FACTS
- Wildlife biologists face a variety of job-related hazards that are unique to this profession, most of them involving the remote areas where work is performed and the unusual techniques used to study or manage wildlife.
- Humans take up more space on earth for our homes and cities. We pollute habitats. We illegally hunt and kill animals. We bring exotic species into habitats.
- Wildlife causes numerous human injuries and fatalities by attacking or biting people, colliding with vehicles, striking aircraft, and serving as vectors or reservoirs for zoonotic diseases.
- Injuries resulting from encounters with animals are a major, yet poorly recognized, public health problem.
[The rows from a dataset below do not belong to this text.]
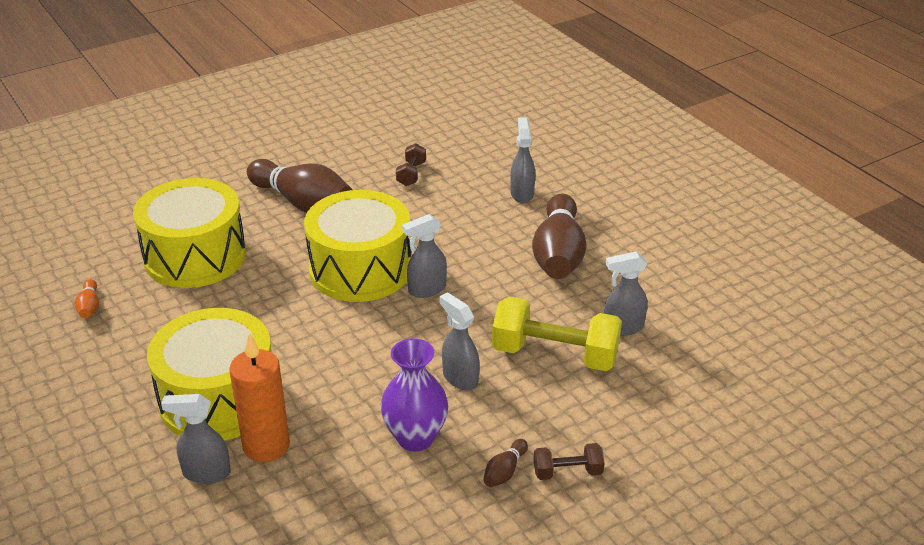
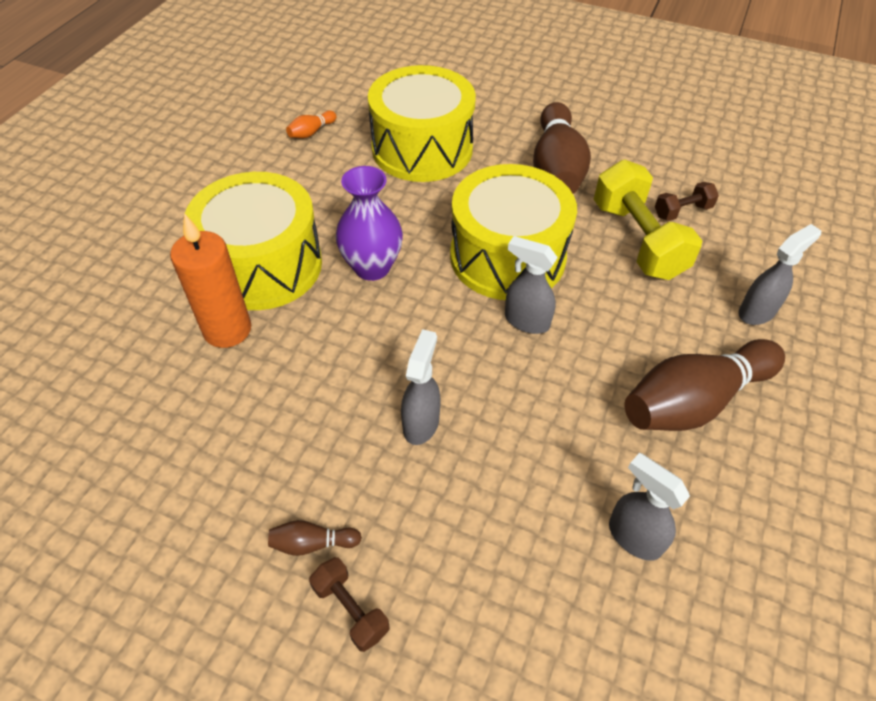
camera: 55 degrees right, 15 degrees up
grey spray bottle [161,394,231,484] -> none
purple vase [381,338,448,451] -> purple vase moved to [335,166,403,281]
yellow dumbbell [492,296,622,371] -> yellow dumbbell moved to [594,160,702,280]

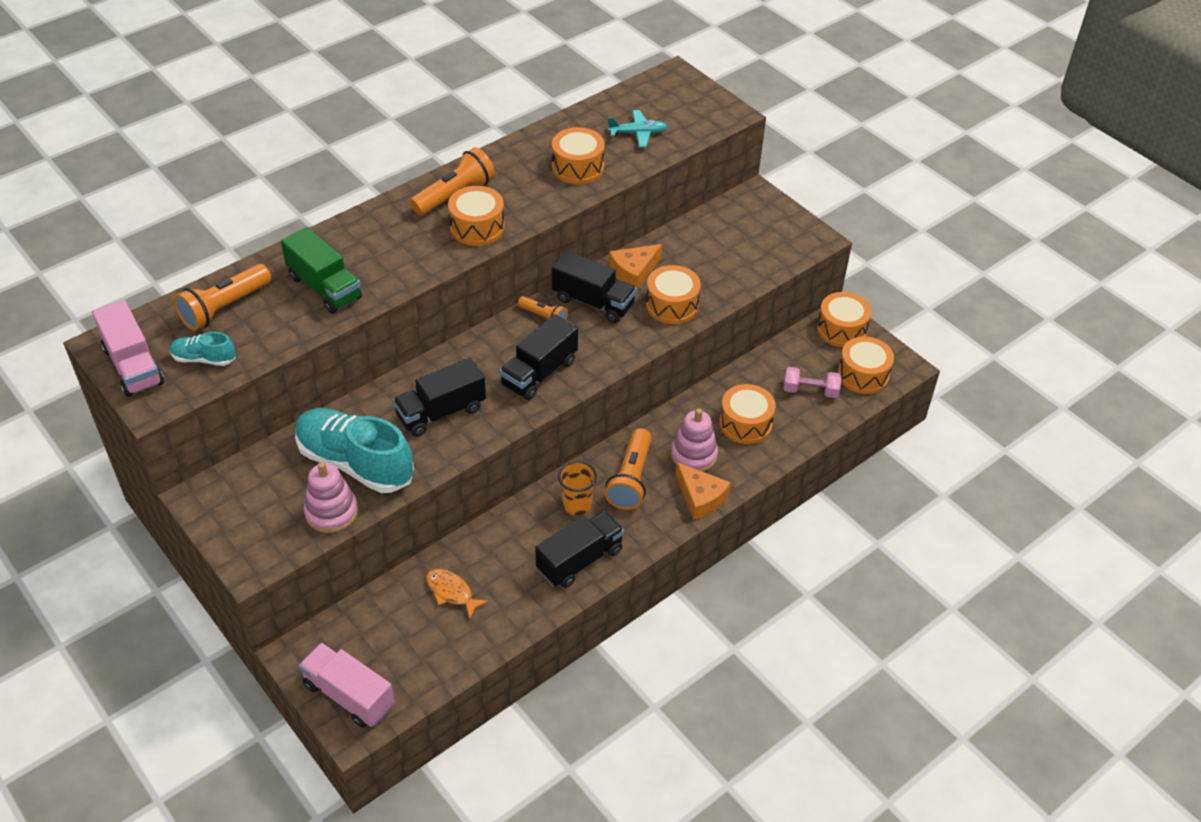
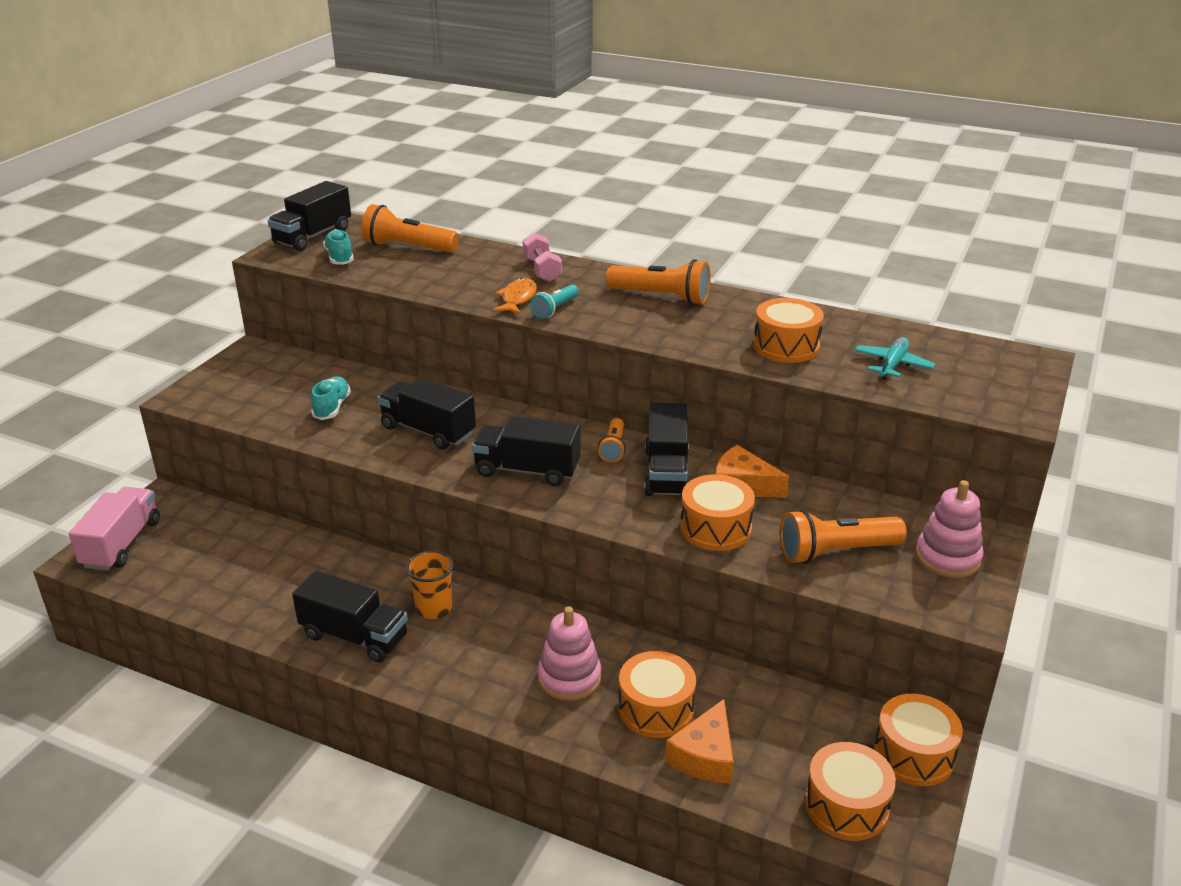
camera: 65 degrees right, 15 degrees down
pink truck [92,300,164,397] -> black truck [267,181,351,251]
green truck [281,227,362,314] -> none
turquoise shoe [295,408,414,493] -> turquoise shoe [311,376,351,420], size x0.48
pink stacking toy [304,462,358,533] -> pink stacking toy moved to [915,480,984,578]
orange fish [426,568,489,619] -> orange fish moved to [493,278,537,314]
orange drum [448,186,505,246] -> none
orange flashlight [605,428,652,510] -> orange flashlight moved to [780,509,907,564]
turquoise plane [607,110,668,147] -> turquoise plane turned 120 degrees counterclockwise [854,337,935,379]
orange cheese [676,462,731,520] -> orange cheese moved to [665,699,734,783]
pink dumbbell [784,367,841,398] -> pink dumbbell moved to [523,233,562,282]
none -> turquoise flashlight [530,285,579,319]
It is estimated that 1-2 million animal bites occur each year in the United States.
- Injuries caused by animals are responsible for tens of thousands of deaths worldwide each year/ Unfortunately, many cases are poorly documented, and many patients die before obtaining medical care.
- Zoonotic infections, diseases transmitted between vertebrate animals and man, affect millions of people yearly and are responsible for numerous deaths.
STATS
- The CDC (2016) estimated that 6,000–8,000 people are bitten by a venomous snake each year, and Forrester et al. (2018) found that 6 snakebite victims die annually in the United States.
- The American Association of Poison Control Centers was an association of 61 poison control centers, which covered 300 million U.S. residents (Langley 2008). They received annually an average of 6,803 calls from snakebite victims and 1,050 calls from victims of other reptiles from 2001 to 2005 (Langley 2008).
- About 27,000 people annually sought medical attention for a rodent bite, 750 for a skunk bite, and 500 for a fox bite (Moore et al. 1977, Conover et al. 1995). These attacks far exceeded the number of attacks by large predators but received less media attention because bites by small mammals were seldom newsworthy. From 2008 to 2015, no one in the United States died from a rat bite, but there were 3 fatalities from 2012, 2018.
- Across North America, there were 159 victims of coyote attacks in 2009. There were 2 fatalities: a child in California and a grown woman in Canada; both were predatory attacks (NBC News 2010)
- A zoonotic disease is one that infects both humans and animals; these diseases are much more common than most people realize (58% of all human diseases are also zoonotic).
- The last annual record was 2018. Based on this CDC data reported that 69,661 people sought medical attention for a zoonotic disease, and 376 people died (including both confirmed and probable diseases.